Consegna A
Elenca tutti i termini che, nel testo sull'handicap, compongono la catena dell'evoluzione etimologica della parola, dal primo al più recente.
Consegna B
Secondo il testo sull'handicap, attraverso quali tipi di lavoro i terapeuti di Jonas si propongono come interlocutori ai soggetti portatori di handicap?
Consegna C
Traduci in inglese questa frase del testo sull'handicap: "Ciò che affligge maggiormente la persona disabile è l'attenzione dell'altro a ciò che manca, l'attenzione a ciò che egli NON è, mentre normalmente un individuo viene considerato per quel che È."

Testo del documento

****************

L'ambito dell'handicap è talmente vasto che non si può parlarne genericamente, occorre operare almeno tre grandi distinzioni di massima, fra handicap fisico dalla nascita, handicap fisico acquisito nel corso della vita – a causa di incidenti o di malattie – e l'handicap che intacca le capacità cognitive, generando un ritardo mentale.
Tuttavia c'è qualcosa che li accomuna: in tutti e tre i casi c'è stato un evento nel corpo di queste persone che l'ha modificato in modo irreversibile. Non siamo nel campo della psicosomatica, dove lo psichico incide sull'organico, ma, al contrario, nel campo in cui il fisico influisce sullo psichico, il danno organico produce degli effetti sulla psiche della persona.
Ciò che affligge maggiormente la persona disabile è l'attenzione dell'altro a ciò che manca, l'attenzione a ciò che egli NON è, mentre normalmente un individuo viene considerato per quel che È. Il soggetto, in questo caso, è sempre confrontato e identificato a un significante di svalutazione, che è, appunto, il significante “handicappato”.
C'è stata un'evoluzione etimologica del termine, una lunga catena che è partita dalle parole ‘minorato', ‘offeso', ‘infermo', per passare a ‘handicappato', ‘portatore di handicap', ‘disabile' e il recentissimo ‘diversamente abile' (per approfondimenti si veda l'allegato).
Ma come si struttura un soggetto che nasce con una disabilità? Quali sono i rapporti che si intrecciano con le figure genitoriali? E nella disabilità acquisita, come fa il soggetto ad emanciparsi dallo sguardo non desiderante dell'Altro, che lo considera per ciò che NON è, come riesce ad esprimersi nella propria unicità soggettiva? La risposta va ricercata ed è diversa per ognuno, anche se spesso si possono reperire esperienze condivisibili.
I terapeuti di Jonas si propongono come interlocutori ai soggetti portatori di handicap, attraverso lavori di gruppo e individuali, per permettere a coloro che sono implicati in questa condizione di delineare, condividere e confrontare i propri vissuti e le proprie angosce, per renderli pensabili e condivisibili e per far emergere le proprie particolarità soggettive.

****************

[Elementi di dati]
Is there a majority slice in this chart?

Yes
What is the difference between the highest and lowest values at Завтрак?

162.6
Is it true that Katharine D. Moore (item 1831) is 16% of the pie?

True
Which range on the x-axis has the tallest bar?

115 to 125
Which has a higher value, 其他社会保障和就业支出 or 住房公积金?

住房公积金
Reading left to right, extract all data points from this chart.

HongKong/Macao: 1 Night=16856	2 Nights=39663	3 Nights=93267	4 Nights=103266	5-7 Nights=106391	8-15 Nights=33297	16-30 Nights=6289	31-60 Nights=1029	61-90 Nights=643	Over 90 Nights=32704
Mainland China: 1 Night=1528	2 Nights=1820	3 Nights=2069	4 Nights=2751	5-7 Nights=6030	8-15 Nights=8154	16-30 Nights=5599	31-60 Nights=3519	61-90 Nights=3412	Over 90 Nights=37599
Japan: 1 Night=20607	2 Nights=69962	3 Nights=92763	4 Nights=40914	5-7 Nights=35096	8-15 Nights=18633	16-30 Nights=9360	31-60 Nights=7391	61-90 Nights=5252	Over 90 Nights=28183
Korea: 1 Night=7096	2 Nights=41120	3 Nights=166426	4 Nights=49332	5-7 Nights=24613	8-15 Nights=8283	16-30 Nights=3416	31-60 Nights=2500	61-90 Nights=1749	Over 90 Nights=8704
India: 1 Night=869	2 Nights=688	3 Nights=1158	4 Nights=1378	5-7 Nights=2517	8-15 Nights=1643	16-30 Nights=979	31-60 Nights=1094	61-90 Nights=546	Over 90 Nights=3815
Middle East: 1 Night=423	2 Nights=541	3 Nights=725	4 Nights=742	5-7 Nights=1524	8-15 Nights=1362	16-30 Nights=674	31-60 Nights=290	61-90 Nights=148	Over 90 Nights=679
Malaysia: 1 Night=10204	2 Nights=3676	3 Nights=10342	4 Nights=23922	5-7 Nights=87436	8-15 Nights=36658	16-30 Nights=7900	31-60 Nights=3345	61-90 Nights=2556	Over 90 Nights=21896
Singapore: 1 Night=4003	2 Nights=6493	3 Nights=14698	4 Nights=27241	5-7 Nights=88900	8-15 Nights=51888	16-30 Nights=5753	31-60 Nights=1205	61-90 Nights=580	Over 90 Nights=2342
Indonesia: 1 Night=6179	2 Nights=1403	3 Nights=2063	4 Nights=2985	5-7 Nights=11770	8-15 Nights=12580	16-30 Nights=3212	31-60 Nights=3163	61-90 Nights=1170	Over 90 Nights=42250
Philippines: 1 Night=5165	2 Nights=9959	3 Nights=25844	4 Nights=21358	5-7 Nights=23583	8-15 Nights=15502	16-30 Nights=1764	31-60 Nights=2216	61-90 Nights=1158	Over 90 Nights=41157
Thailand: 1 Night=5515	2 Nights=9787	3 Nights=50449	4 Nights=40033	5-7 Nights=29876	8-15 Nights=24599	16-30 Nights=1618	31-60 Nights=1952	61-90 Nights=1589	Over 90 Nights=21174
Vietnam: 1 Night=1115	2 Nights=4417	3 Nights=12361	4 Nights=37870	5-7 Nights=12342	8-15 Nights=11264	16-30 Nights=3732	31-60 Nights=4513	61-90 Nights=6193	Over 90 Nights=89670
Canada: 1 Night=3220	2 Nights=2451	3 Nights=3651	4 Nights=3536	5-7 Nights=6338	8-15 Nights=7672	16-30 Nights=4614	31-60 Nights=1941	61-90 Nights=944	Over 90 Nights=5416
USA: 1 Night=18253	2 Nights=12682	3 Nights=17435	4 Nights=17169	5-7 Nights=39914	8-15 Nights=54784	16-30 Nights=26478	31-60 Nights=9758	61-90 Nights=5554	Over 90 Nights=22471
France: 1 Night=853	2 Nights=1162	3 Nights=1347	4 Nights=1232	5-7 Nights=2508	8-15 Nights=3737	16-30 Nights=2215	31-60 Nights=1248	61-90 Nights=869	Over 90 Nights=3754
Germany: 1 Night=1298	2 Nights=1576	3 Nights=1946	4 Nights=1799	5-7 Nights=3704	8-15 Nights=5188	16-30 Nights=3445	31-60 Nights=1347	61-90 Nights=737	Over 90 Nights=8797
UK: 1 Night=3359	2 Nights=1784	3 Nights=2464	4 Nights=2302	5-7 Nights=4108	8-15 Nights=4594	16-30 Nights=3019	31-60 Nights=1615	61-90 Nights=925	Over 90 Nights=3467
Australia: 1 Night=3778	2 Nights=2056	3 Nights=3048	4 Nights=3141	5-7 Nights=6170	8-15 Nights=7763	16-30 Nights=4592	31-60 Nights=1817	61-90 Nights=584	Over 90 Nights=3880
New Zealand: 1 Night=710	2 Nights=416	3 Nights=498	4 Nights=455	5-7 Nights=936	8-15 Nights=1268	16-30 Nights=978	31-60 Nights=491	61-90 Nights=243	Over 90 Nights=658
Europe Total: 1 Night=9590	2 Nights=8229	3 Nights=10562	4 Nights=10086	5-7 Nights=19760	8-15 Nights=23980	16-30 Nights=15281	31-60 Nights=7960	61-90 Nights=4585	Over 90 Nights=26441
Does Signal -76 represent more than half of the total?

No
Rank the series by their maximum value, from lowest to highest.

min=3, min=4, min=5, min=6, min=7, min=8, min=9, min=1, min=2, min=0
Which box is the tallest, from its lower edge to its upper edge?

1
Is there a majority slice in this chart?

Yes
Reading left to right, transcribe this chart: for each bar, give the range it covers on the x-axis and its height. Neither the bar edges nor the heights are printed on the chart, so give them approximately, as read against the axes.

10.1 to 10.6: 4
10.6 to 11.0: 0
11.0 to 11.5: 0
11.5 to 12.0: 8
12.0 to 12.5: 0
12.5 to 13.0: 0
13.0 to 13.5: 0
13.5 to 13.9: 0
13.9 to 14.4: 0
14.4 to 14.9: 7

****************

Soluzione A
minorato, offeso, infermo, handicappato, portatore di handicap, disabile, diversamente abile

Soluzione B
Attraverso lavori di gruppo e individuali.

Soluzione C
What most afflicts the disabled person is the other's attention to what is missing, the attention to what he is NOT, whereas normally an individual is considered for what he IS.